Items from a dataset
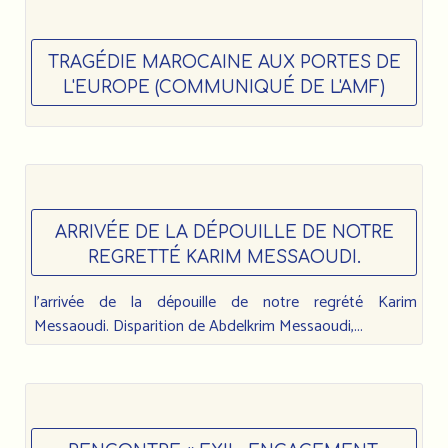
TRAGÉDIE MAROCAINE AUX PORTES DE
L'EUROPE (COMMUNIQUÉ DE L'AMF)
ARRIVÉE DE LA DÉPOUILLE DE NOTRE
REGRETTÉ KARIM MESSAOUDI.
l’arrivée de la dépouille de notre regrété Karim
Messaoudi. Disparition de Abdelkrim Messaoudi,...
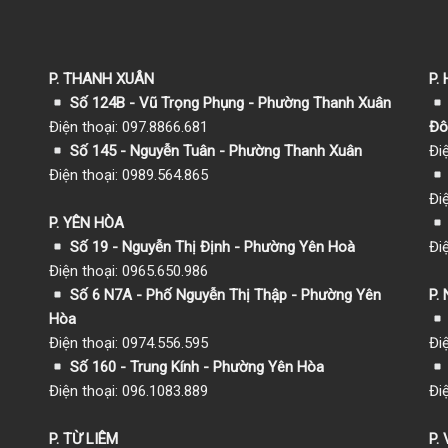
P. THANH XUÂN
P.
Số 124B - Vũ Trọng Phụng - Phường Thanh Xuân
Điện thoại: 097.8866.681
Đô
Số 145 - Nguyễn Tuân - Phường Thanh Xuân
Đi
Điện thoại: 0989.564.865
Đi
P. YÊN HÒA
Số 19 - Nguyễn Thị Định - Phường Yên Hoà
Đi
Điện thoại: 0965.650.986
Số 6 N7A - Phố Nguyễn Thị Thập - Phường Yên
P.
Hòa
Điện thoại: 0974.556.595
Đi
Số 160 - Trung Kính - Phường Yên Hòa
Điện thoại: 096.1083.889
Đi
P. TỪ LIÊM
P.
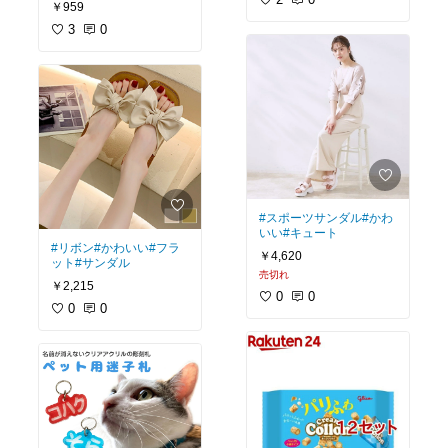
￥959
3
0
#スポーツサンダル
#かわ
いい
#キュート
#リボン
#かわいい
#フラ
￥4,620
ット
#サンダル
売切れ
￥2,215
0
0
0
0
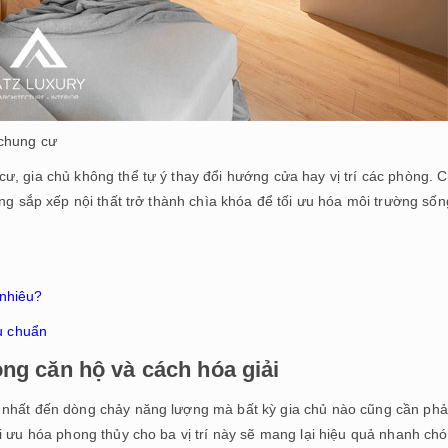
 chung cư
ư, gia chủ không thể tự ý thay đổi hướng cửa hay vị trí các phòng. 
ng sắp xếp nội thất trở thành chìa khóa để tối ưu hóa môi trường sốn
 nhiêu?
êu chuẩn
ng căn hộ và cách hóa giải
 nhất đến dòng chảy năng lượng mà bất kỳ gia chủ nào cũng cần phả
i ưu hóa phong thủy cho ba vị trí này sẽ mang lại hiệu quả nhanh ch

==

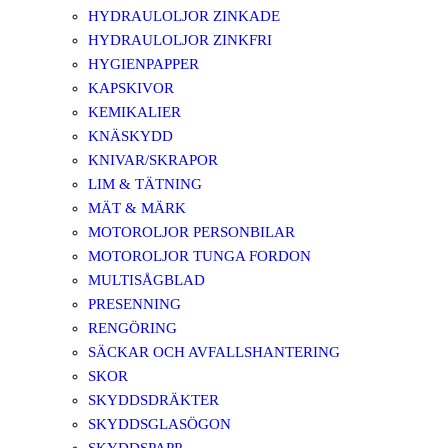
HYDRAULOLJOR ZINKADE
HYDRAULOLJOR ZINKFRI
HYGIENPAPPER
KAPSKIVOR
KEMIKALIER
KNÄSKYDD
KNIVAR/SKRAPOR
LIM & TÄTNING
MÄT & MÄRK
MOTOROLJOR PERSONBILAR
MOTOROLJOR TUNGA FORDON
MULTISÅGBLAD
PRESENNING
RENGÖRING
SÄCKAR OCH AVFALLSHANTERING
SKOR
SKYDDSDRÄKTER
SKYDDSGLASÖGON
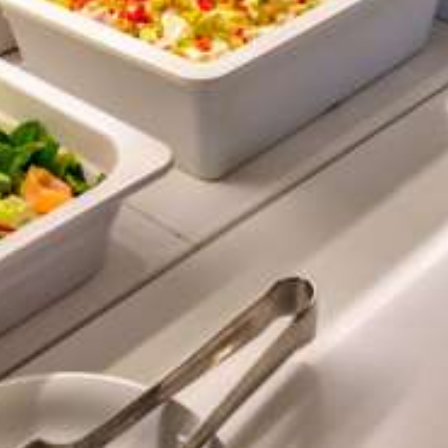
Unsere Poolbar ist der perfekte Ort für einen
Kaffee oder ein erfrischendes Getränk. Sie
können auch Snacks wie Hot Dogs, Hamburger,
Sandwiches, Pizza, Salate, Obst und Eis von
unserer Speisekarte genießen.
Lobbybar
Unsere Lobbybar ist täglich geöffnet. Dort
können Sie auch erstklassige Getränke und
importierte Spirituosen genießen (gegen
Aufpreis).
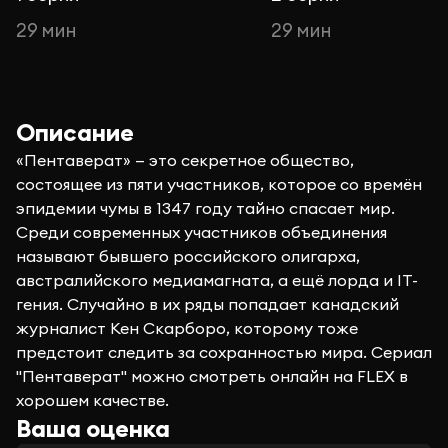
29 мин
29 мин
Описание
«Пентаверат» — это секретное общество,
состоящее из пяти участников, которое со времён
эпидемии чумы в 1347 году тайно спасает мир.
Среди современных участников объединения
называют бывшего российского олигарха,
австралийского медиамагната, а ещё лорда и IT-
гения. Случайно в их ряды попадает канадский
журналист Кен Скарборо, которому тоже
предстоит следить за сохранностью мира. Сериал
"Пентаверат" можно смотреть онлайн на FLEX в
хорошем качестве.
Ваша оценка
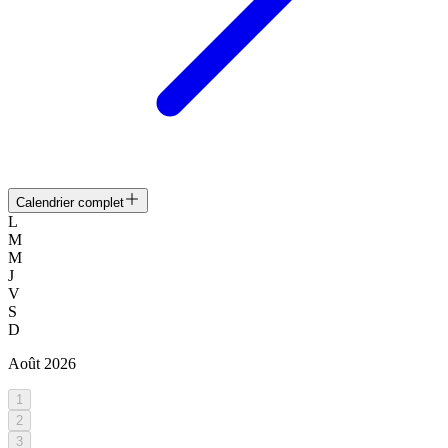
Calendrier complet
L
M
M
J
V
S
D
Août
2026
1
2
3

--- Action item ---
List every line of the records above that contains the string "Lobbybar", copying each line in full. Case counts.

--- Your solution ---
Lobbybar
Unsere Lobbybar ist täglich geöffnet. Dort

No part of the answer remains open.